Dois pilares definem estabilidade: a integridade da cortical posteromedial (calcar) — que resiste às forças de compressão — e a competência da parede lateral, essencial para o funcionamento do parafuso dinâmico de quadril (DHS).
Classificação AO/OTA 31-A
| Grupo | Padrão | Estabilidade | Implante sugerido |
|---|---|---|---|
| 31-A1 | Simples, 2 fragmentos; traço único com calcar íntegro | Estável | DHS (parede lateral competente) ou haste cefalomedular |
| 31-A2 | Multifragmentar; fragmento trocantérico menor / parede posteromedial (calcar) comprometida | Instável | Haste cefalomedular (preferida) |
| 31-A3 | Traço reverso/transverso ou extensão subtrocantérica | Instável | Haste cefalomedular (DHS contraindicado) |
Estabilidade, parede lateral e escolha do implante
- Parede lateral competente + padrão estável (A1): o DHS funciona bem — o parafuso desliza e comprime o foco de forma controlada.
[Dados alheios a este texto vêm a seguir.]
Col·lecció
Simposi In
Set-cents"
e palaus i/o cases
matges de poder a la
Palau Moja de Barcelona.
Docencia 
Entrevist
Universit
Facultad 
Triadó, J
- Parede lateral incompetente ou fratura instável (A2 fragmentada): preferir haste cefalomedular, que oferece suporte intramedular e limita a medialização.
- A3 (traço reverso/subtrocantérica): haste cefalomedular — é a indicação clássica de dispositivo intramedular.
Pérola: a escolha do implante depende menos do "nome" e mais de dois checkpoints —
a fratura é estável? A parede lateral está íntegra? Um "não" em qualquer um deles
empurra a decisão para a haste intramedular.
Atenção: não use DHS no traço reverso (31-A3). Nesse padrão, o deslizamento do
parafuso leva à medialização da diáfise e à falha do implante. A fixação correta é com
haste cefalomedular.
Pontos-chave
- A transtrocantérica é extracapsular: foco em fixação estável, não em risco de necrose.
- 31-A1 estável; A2 e A3 instáveis.
- Estabilidade depende do calcar (posteromedial) e da parede lateral.
- Parede lateral íntegra + A1 → DHS; parede incompetente / A2 instável / A3 → haste cefalomedular.
- Traço reverso (A3) e DHS não combinam — medializa e falha.
Referências
- Meinberg EG, Agel J, Roberts CS, et al. Fracture and Dislocation Classification Compendium — 2018. J Orthop Trauma. 2018;32(Suppl 1):S1-S170.
- Tornetta P, Ricci WM, Court-Brown CM, McQueen MM, McKee M. Rockwood and Green's Fractures in Adults. 9ª ed. Wolters Kluwer; 2019.